▶ [EXERCISE] Report back every line of the entries that contains "parameters", exactly as written.

▶ [PROVIDED DATA]
───
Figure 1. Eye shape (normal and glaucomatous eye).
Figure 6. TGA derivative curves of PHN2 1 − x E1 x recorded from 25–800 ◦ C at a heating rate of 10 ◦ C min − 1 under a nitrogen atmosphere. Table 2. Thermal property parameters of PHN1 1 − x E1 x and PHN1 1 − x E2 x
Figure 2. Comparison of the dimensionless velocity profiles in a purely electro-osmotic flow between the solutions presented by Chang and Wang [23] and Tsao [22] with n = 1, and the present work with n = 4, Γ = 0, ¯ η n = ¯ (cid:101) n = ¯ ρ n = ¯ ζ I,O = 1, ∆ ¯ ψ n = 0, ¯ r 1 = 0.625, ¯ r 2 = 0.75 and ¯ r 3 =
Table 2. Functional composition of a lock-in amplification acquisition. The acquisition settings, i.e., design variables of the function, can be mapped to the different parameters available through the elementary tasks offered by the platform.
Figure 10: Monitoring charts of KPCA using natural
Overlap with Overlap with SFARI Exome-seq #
───
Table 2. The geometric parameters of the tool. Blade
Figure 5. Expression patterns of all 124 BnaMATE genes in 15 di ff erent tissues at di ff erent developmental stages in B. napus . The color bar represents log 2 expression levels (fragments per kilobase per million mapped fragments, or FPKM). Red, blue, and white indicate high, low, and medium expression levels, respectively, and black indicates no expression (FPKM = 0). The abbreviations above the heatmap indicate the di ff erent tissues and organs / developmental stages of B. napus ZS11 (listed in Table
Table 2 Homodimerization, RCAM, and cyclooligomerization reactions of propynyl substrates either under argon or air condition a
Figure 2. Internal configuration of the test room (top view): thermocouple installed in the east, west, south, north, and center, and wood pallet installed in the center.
───
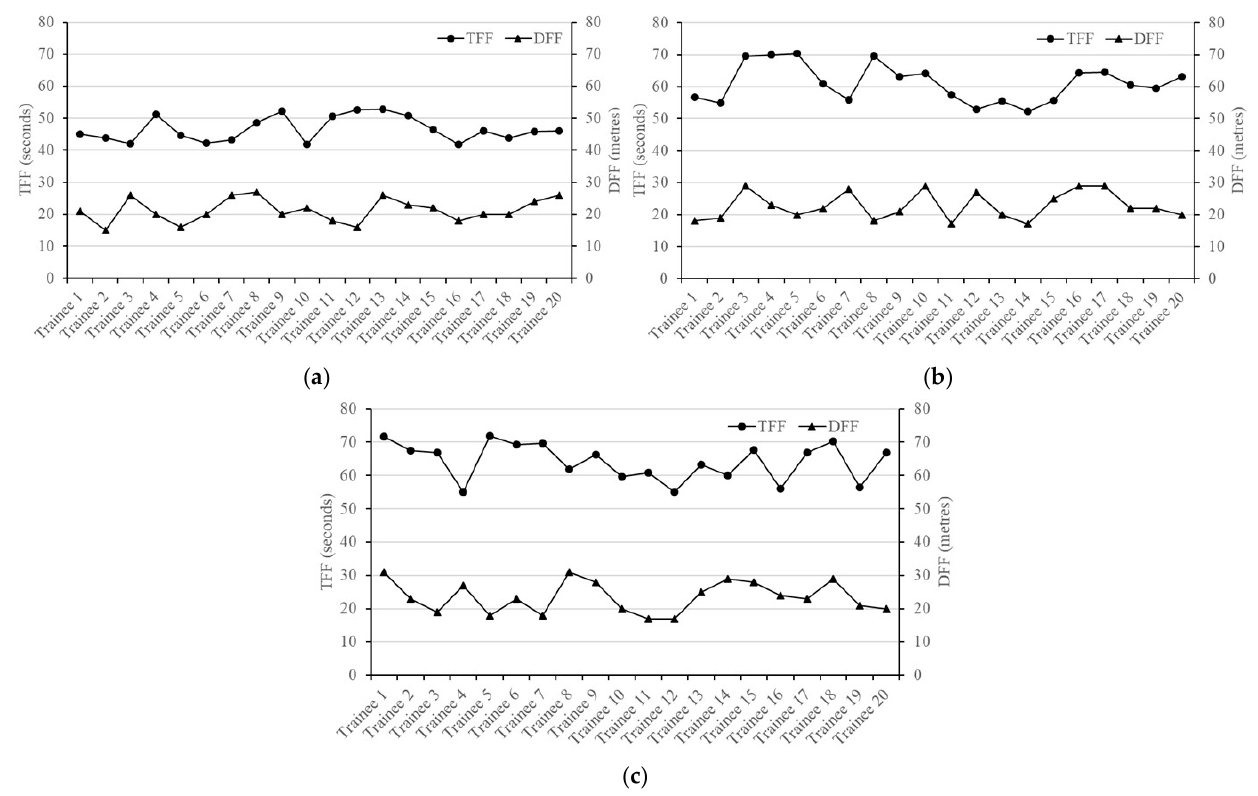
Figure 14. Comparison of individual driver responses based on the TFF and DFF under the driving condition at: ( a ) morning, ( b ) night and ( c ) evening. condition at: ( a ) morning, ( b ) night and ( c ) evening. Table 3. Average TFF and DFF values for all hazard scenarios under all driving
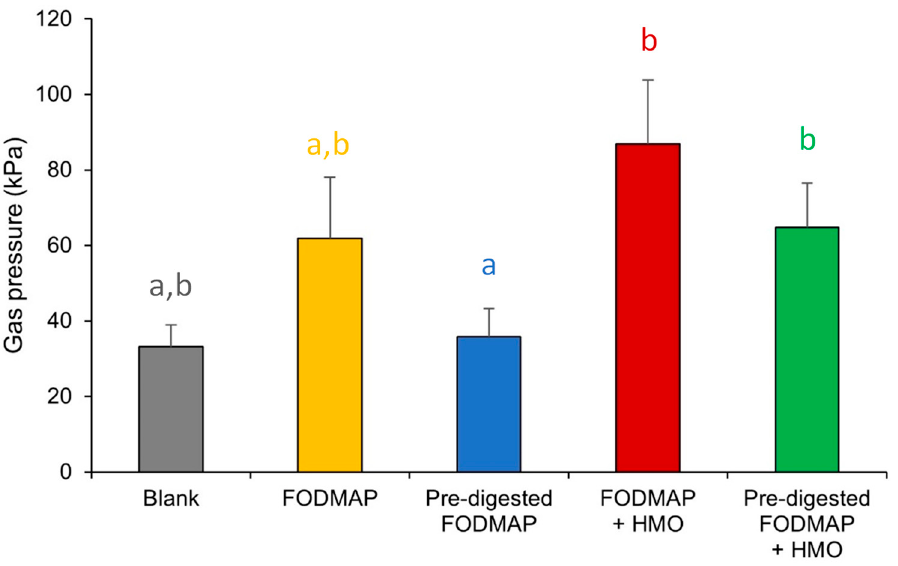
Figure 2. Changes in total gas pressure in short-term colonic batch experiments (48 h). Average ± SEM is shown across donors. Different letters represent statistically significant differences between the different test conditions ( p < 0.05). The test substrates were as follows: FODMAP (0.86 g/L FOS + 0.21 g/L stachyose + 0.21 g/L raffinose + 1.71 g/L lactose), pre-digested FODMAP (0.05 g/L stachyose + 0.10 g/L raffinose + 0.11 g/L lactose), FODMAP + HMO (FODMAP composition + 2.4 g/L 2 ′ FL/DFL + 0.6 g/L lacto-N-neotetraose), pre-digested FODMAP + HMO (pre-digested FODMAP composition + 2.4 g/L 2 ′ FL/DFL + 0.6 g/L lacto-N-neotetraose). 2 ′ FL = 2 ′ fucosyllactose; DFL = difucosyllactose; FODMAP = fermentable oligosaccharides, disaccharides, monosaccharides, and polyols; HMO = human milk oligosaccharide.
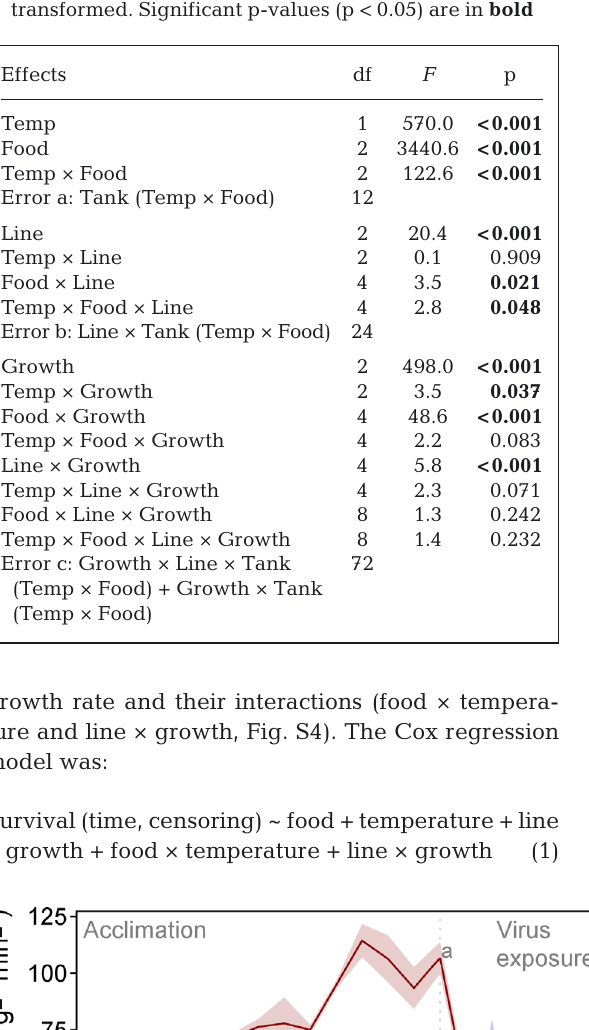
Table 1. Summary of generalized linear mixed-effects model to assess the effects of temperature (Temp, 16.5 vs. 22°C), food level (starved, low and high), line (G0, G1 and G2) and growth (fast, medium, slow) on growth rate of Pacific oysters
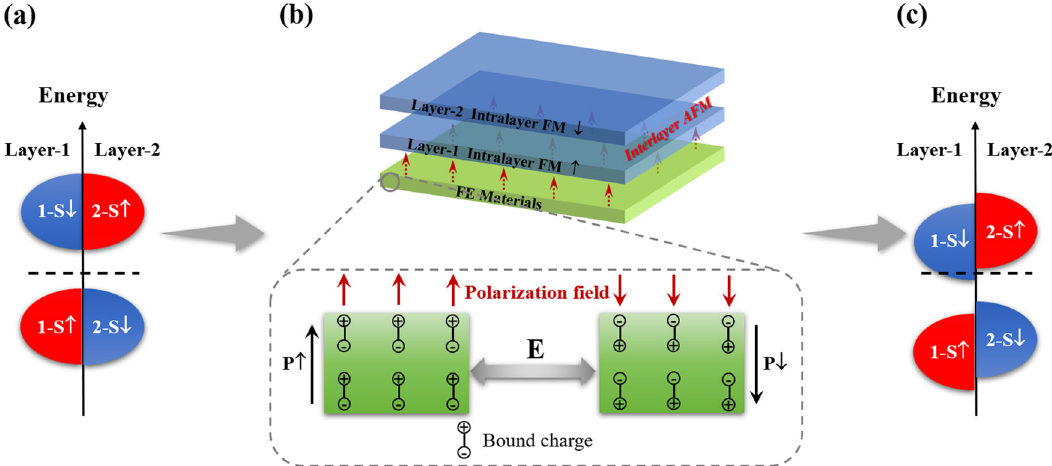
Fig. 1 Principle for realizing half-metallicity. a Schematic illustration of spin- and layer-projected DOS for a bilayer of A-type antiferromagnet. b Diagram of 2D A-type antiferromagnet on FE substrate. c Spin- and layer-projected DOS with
───
▶ [SOLUTION FOR THIS EXERCISE]
Figure 6. TGA derivative curves of PHN2 1 − x E1 x recorded from 25–800 ◦ C at a heating rate of 10 ◦ C min − 1 under a nitrogen atmosphere. Table 2. Thermal property parameters of PHN1 1 − x E1 x and PHN1 1 − x E2 x
Table 2. Functional composition of a lock-in amplification acquisition. The acquisition settings, i.e., design variables of the function, can be mapped to the different parameters available through the elementary tasks offered by the platform.
Table 2. The geometric parameters of the tool. Blade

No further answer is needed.